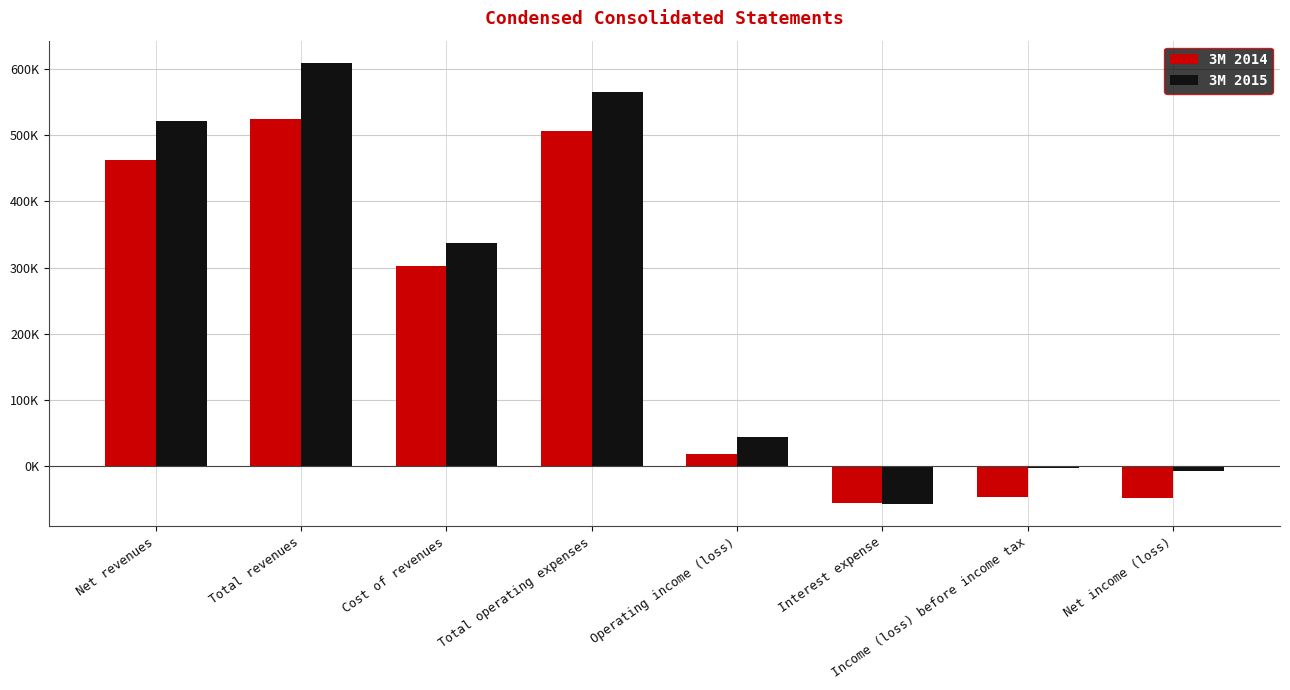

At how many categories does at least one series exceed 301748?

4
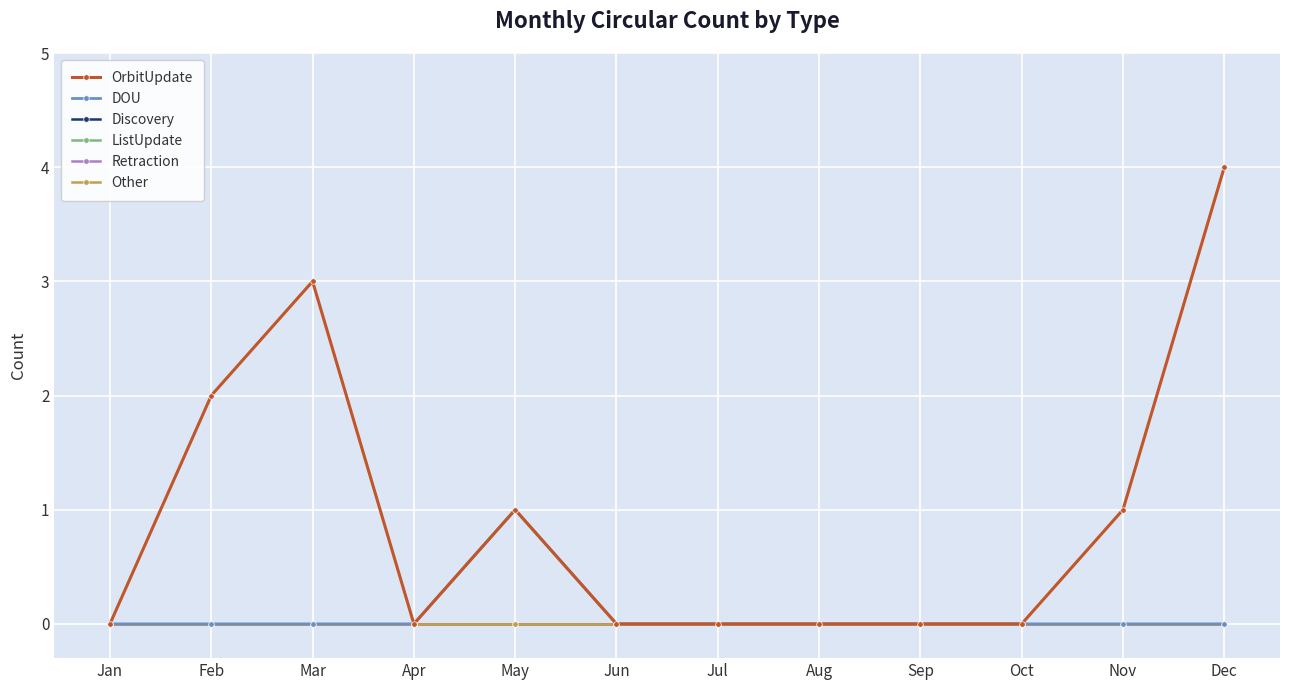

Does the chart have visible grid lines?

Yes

■ ■ ■ ■ ■

## HOW TO COMPLETE THIS TASK
Convert the listing above into a Markdown table with the columns "Row" and "Line", one numbered row per line. Omit blank lines and leave out the pictures.

## FINISHED EXERCISE
| Row | Line |
|---|---|
| 1 | At how many categories does at least one series exceed 301748? |
| 2 | 4 |
| 3 | Does the chart have visible grid lines? |
| 4 | Yes |